Why Can't Bruce Just Be Bruce?


I missed Bruce Jenner's interview with Diane Sawyer the other night, and, try as I might, I just can't seem to muster the will to go back and watch it. That the former Olympian regards himself as a woman is, no doubt, a highly significant struggle for him. But I am tone-deaf to its social significance.

It's not that I am unaware of the politics of gender, or of the fact that folks sometimes feel trapped in a body of the wrong type. I've represented transgender folks.

In one case, we made new law 15 or so years ago in Connecticut permitting folks with gender identity issues to raise gender discrimination claims. In another case, I settled a case against the federal Bureau of Prisons on behalf of a transgender person in a prison—the guards could not keep their hands off our client.

The life of a person trapped in a body with the wrong accoutrements is hellish.
But somehow Jenner's revelation left me unmoved. Perhaps it's his association with the Kardashians, and the libidinal circus their lives represent. Or maybe it's just the sense that when every difference enjoys prime-time billing, questions of identity end up being reduced to farce.
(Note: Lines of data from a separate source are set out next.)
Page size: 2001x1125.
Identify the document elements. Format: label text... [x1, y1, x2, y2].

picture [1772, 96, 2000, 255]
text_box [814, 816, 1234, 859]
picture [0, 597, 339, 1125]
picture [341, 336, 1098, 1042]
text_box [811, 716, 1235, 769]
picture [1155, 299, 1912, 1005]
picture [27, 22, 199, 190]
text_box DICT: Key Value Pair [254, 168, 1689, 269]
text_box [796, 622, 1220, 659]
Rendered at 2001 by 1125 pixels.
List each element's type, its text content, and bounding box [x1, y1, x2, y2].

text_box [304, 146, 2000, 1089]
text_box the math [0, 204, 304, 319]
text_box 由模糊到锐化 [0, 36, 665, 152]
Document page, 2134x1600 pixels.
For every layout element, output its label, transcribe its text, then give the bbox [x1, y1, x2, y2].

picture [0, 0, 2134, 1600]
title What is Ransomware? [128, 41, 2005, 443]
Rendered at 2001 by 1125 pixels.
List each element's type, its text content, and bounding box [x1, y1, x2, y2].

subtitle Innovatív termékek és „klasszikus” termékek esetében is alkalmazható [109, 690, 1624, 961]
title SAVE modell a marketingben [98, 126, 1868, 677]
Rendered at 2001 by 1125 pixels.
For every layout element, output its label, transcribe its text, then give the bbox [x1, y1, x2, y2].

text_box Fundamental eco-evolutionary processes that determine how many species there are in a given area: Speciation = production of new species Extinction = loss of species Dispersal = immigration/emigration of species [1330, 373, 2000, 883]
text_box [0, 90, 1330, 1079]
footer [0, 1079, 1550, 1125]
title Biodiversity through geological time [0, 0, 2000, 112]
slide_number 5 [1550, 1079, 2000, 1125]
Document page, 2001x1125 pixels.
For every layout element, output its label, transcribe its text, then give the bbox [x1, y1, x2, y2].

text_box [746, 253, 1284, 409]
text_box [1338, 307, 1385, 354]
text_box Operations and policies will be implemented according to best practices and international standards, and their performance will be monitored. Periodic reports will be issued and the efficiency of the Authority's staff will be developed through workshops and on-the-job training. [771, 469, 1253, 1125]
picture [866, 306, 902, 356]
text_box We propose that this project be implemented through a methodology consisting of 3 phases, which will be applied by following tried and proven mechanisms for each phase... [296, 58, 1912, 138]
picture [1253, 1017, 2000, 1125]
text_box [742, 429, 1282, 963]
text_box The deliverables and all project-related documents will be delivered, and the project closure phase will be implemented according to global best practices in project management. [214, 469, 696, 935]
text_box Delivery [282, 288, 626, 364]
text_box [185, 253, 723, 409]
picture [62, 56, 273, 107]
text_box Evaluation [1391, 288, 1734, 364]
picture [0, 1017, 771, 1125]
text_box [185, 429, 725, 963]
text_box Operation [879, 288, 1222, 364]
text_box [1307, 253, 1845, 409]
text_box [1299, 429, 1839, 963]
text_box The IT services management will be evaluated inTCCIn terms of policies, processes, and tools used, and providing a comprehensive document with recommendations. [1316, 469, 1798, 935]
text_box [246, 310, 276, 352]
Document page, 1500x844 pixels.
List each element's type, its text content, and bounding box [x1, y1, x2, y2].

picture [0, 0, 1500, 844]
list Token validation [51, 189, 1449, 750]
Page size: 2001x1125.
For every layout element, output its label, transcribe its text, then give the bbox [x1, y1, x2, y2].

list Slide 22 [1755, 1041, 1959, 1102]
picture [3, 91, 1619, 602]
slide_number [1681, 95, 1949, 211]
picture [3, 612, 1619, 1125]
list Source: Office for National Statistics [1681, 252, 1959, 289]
I suppose it is easy for a heterosexual white male who regards himself as a heterosexual white male to weary of the struggles of others. I possess vast privileges, or so I am told. If I so much as disagree with another who does not share my accidents of birth, I am reminded of my white privilege, my male privilege, my white-male privilege: That I am also happily married to a woman, and heterosexual, and monogamous, merely adds insult to rhetorical injury.
Folks like me are morally suspect in today's culture wars.

Even so, I am not so sure Jenner is worthy of sainthood.

Yes, identity is socially constructed. Gender, and our ideas about what men and women can and should become, are the stuff of shifting cultural tides. I can read the chic social theory.

But Jenner has the DNA of a male, and, presumably, the anatomy that corresponds with that DNA. That he wants to shed the associations we take for granted with these brute facts hardly seems worthy of national debate, much less recognition. He can be all the woman he wants to be without becoming a national hero, or is it heroine?

Accounts of his interview suggest that he's still just as trapped in social conventions as he was before he declared femininity. He's not a guy's guy? All right. Does that mean he's got to be a woman's woman?

Why can't Bruce just be Bruce, the rest of us be damned?

Earlier this year, Time magazine's cover announced: "The Transgender Tipping Point: America's Next Civil Rights Frontier."

Really? I thought, when I saw the cover. Here I thought the middle class was dead, the infrastructure was crumbling, the climate was spinning out of control. Of all the things I worry about for the grandchildren I hope someday to have, securing the right for Johnny to publicly proclaim himself to be Jane had never crossed my mind.

I keep thinking of William Butler Yeats' great lines:

"Things fall apart; the centre cannot hold;
Mere anarchy is loosed upon the world,
The blood-dimmed tide is loosed, and everywhere
The ceremony of innocence is drowned;
The best lack all conviction, while the worst
Are full of passionate intensity."

Bruce is a woman. That's national news. The next frontier is a fight to make sure he feels good about that.

If you say so. I've struggled for days to feel something other than weary about all this. And I have failed.